**Your task**
Identify each line in the entries below that contains the string "sketchPlane" and copy those lines out.

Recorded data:
····················
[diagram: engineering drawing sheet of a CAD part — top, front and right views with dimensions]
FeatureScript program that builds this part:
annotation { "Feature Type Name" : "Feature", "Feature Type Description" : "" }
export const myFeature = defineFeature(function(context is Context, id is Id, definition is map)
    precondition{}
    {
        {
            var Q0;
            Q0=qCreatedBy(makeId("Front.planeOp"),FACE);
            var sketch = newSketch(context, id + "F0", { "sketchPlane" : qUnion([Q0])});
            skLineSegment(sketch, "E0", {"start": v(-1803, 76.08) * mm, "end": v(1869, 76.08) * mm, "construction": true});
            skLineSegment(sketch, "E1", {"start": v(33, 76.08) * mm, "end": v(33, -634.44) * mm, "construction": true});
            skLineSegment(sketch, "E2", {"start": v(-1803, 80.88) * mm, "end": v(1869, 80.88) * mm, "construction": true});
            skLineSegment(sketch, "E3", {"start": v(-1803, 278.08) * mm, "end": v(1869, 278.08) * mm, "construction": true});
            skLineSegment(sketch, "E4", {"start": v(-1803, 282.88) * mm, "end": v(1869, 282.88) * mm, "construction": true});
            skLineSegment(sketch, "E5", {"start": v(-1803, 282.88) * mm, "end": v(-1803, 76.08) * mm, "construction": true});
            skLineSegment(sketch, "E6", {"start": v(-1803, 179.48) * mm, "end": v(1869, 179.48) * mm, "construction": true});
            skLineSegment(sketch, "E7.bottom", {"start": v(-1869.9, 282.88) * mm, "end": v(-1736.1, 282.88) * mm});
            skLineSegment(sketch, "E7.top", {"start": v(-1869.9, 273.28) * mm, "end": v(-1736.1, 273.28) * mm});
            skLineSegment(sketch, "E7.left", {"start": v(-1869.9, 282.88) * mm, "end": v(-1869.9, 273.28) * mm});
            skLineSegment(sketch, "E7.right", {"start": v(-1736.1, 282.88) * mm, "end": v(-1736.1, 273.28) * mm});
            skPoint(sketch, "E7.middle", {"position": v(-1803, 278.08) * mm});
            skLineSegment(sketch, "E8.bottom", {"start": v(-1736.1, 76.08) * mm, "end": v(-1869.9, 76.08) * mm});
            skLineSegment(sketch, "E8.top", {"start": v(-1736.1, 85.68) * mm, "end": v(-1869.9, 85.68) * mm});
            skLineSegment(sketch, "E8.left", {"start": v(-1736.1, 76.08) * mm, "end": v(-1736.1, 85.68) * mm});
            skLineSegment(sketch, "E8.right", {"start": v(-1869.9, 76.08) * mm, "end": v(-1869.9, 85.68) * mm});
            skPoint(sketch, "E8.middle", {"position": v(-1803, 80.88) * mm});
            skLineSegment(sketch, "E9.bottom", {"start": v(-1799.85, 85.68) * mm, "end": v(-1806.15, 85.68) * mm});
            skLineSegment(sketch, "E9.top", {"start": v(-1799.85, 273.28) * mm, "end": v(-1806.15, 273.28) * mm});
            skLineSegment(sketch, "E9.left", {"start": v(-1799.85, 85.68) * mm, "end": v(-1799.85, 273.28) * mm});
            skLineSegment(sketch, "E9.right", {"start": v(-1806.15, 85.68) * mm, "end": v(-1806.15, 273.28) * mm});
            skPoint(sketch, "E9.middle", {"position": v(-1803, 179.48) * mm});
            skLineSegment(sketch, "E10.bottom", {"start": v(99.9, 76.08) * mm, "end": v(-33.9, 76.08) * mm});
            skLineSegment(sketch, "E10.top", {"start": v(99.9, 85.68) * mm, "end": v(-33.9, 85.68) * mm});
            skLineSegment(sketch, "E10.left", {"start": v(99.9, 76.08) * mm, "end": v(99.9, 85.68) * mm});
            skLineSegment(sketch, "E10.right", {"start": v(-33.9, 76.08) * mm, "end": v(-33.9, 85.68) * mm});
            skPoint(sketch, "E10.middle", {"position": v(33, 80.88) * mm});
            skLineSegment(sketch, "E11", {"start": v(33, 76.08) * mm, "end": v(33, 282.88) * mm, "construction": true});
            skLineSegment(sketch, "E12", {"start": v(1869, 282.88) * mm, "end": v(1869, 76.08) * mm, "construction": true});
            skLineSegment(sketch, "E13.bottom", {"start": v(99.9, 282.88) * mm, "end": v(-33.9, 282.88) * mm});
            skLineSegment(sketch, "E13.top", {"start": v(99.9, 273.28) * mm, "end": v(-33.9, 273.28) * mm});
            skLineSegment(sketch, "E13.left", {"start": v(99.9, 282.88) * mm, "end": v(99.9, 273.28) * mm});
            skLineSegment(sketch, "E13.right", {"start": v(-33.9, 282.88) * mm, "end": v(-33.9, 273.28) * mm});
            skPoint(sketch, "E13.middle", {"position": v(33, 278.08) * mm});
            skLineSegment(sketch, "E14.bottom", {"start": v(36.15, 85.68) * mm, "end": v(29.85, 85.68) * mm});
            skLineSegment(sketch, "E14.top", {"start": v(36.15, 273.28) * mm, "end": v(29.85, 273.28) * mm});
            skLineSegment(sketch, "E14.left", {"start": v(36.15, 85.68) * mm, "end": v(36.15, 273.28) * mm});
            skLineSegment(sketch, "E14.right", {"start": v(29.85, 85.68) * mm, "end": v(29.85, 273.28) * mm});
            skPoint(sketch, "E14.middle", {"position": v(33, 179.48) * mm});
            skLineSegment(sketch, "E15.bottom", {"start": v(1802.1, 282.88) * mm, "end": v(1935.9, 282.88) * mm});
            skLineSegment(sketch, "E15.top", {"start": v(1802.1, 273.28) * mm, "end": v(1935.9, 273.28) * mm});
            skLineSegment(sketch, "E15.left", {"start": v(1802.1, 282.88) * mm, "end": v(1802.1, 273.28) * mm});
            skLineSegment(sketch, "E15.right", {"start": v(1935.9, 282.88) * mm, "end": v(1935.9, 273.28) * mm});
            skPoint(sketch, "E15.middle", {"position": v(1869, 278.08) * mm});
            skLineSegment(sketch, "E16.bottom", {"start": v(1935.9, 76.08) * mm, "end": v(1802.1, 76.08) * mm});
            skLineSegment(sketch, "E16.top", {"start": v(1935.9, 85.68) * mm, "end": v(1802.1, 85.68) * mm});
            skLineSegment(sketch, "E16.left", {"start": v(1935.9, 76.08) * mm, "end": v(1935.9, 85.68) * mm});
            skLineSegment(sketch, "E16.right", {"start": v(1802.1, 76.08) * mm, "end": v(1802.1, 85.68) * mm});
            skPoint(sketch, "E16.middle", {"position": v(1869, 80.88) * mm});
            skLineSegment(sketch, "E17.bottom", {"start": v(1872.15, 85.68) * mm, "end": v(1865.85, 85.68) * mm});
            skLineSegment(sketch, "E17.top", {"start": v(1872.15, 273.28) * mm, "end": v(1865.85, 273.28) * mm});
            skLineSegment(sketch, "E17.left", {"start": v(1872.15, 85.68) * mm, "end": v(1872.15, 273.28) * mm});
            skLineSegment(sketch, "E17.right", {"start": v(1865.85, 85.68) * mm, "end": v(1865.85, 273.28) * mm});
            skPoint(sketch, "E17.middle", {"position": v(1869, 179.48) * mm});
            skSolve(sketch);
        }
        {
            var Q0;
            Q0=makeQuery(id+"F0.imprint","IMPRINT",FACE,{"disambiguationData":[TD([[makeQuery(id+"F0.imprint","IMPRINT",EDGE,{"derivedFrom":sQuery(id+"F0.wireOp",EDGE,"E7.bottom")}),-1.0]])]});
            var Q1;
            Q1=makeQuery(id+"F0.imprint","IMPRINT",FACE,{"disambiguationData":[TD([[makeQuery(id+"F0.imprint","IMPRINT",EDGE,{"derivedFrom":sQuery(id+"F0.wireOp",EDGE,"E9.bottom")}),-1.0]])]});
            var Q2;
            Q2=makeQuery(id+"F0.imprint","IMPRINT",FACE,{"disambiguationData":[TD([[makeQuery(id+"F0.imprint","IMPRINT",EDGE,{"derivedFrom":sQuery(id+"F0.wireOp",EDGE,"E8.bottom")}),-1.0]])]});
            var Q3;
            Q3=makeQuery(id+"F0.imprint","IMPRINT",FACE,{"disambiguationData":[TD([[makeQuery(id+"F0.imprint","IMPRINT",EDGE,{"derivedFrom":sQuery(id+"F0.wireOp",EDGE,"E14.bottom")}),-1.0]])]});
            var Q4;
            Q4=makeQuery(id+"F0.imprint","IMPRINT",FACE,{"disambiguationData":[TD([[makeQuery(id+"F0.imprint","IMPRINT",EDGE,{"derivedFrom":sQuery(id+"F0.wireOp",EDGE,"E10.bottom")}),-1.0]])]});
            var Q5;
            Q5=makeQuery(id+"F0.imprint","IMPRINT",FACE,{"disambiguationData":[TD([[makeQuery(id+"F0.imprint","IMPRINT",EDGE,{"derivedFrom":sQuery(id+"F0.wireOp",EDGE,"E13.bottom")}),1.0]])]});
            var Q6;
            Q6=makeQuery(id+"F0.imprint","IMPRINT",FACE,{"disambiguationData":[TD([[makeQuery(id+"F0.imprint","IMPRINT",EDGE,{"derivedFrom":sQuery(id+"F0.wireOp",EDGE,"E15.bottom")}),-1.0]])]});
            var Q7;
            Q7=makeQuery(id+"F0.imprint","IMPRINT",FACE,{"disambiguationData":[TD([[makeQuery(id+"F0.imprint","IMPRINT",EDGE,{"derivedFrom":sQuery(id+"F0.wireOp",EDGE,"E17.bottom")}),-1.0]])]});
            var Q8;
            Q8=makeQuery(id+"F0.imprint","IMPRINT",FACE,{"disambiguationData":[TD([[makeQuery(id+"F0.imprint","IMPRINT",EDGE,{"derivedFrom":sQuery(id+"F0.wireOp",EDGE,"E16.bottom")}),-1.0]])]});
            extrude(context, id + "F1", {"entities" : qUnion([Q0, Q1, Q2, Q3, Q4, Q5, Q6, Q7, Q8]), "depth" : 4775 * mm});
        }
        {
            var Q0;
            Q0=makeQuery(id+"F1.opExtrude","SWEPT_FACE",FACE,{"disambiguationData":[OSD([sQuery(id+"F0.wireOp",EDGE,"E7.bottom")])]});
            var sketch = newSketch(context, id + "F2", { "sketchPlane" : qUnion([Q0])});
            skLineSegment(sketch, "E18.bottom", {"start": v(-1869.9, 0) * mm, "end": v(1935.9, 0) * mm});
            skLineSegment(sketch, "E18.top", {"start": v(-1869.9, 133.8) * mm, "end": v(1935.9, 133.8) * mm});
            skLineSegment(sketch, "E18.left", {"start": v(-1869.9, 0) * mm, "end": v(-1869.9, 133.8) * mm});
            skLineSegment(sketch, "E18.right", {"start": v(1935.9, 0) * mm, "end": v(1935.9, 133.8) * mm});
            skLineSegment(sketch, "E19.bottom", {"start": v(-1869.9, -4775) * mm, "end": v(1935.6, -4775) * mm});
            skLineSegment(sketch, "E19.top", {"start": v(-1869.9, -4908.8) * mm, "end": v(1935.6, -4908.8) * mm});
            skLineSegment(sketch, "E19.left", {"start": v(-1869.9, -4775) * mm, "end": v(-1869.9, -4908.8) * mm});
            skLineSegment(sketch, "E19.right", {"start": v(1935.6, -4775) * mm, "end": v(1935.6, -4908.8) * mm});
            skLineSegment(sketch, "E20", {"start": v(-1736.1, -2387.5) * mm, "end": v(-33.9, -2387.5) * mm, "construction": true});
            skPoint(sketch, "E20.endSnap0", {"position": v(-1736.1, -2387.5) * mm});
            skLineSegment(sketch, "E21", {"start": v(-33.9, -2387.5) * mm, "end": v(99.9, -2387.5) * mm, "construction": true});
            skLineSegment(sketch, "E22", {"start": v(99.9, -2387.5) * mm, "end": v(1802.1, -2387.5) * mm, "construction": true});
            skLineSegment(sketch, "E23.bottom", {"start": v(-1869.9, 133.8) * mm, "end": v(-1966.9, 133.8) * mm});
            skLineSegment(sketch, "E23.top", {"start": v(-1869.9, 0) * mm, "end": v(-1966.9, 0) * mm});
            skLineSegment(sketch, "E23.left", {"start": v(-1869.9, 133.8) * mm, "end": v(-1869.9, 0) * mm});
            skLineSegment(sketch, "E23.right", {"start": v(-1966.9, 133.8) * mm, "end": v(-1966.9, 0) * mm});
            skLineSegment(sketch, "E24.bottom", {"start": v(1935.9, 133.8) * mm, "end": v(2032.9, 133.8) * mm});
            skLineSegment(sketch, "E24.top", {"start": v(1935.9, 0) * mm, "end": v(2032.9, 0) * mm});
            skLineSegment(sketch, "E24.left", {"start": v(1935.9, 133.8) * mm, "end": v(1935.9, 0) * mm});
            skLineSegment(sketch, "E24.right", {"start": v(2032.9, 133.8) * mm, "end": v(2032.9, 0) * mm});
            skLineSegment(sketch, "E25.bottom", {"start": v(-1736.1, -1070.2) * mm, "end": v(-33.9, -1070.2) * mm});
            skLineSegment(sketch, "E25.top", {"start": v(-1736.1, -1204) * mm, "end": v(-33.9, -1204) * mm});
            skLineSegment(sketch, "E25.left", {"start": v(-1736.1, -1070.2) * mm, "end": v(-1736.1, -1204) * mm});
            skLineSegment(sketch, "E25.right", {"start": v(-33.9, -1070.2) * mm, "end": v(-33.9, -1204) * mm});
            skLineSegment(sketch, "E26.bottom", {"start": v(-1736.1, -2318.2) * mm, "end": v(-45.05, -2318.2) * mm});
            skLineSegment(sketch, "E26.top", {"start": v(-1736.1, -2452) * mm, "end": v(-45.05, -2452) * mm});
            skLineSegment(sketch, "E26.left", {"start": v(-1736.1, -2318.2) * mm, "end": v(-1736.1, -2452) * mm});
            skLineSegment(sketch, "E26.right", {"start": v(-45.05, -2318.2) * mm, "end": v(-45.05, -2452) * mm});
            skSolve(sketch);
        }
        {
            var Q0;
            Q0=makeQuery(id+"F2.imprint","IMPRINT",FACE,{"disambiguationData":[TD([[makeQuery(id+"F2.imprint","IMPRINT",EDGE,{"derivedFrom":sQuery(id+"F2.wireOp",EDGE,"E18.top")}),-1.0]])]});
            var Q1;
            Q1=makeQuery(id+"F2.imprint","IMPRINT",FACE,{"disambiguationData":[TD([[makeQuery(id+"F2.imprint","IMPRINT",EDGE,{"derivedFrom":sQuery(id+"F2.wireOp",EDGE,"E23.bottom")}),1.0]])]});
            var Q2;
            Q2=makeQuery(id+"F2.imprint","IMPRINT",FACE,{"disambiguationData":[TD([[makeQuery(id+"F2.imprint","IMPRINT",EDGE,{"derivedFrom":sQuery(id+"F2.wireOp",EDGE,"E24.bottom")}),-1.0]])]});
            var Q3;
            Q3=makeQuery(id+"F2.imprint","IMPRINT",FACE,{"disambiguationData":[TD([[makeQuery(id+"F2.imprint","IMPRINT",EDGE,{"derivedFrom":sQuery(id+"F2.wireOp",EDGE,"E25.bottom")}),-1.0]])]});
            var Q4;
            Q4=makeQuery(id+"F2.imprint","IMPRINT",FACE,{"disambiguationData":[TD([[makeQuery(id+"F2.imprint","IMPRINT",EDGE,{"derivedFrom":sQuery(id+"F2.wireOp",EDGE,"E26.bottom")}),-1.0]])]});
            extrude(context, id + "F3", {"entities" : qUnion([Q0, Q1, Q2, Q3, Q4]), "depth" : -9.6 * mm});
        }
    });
····················
**The result**
            var sketch = newSketch(context, id + "F0", { "sketchPlane" : qUnion([Q0])});
            var sketch = newSketch(context, id + "F2", { "sketchPlane" : qUnion([Q0])});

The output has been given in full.